The input
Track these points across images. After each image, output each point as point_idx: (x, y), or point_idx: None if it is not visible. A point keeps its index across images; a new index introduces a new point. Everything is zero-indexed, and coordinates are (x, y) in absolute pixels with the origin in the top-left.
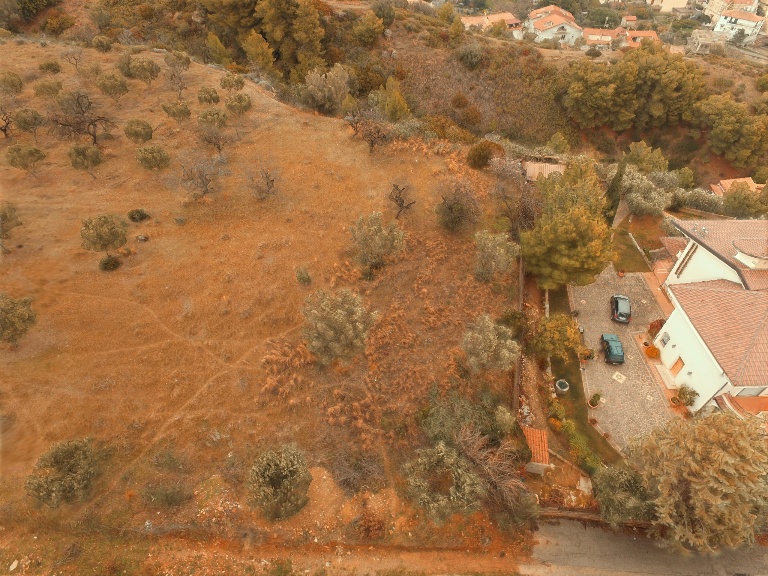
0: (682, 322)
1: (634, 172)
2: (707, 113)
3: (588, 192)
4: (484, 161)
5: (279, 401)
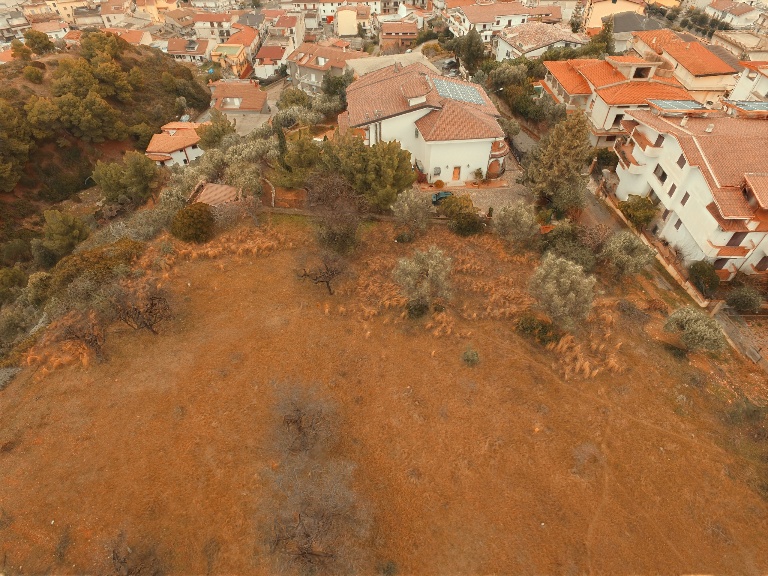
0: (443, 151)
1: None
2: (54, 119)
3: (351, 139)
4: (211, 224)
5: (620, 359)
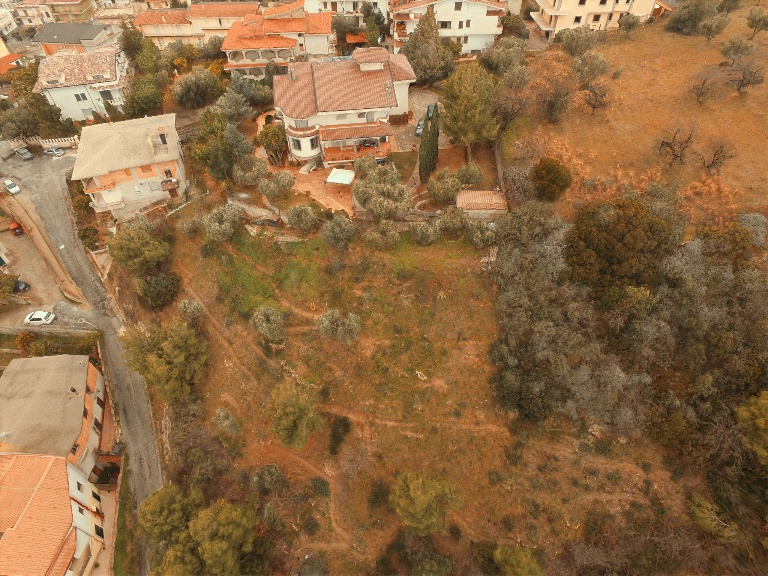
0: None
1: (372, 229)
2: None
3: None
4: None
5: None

Task description
Locate each line in the entries above that contains the string "across", treating uppercase and lowercase as different, and copy every such line.

Result for this exercise
Track these points across images. After each image, output each point as point_idx: (x, y), or point_idx: None if it is not visible. A point keeps its index across images; a new index introduces a new point. Everything is zero-indexed, and coordinates are (x, y) in absolute pixels with the origin in the top-left.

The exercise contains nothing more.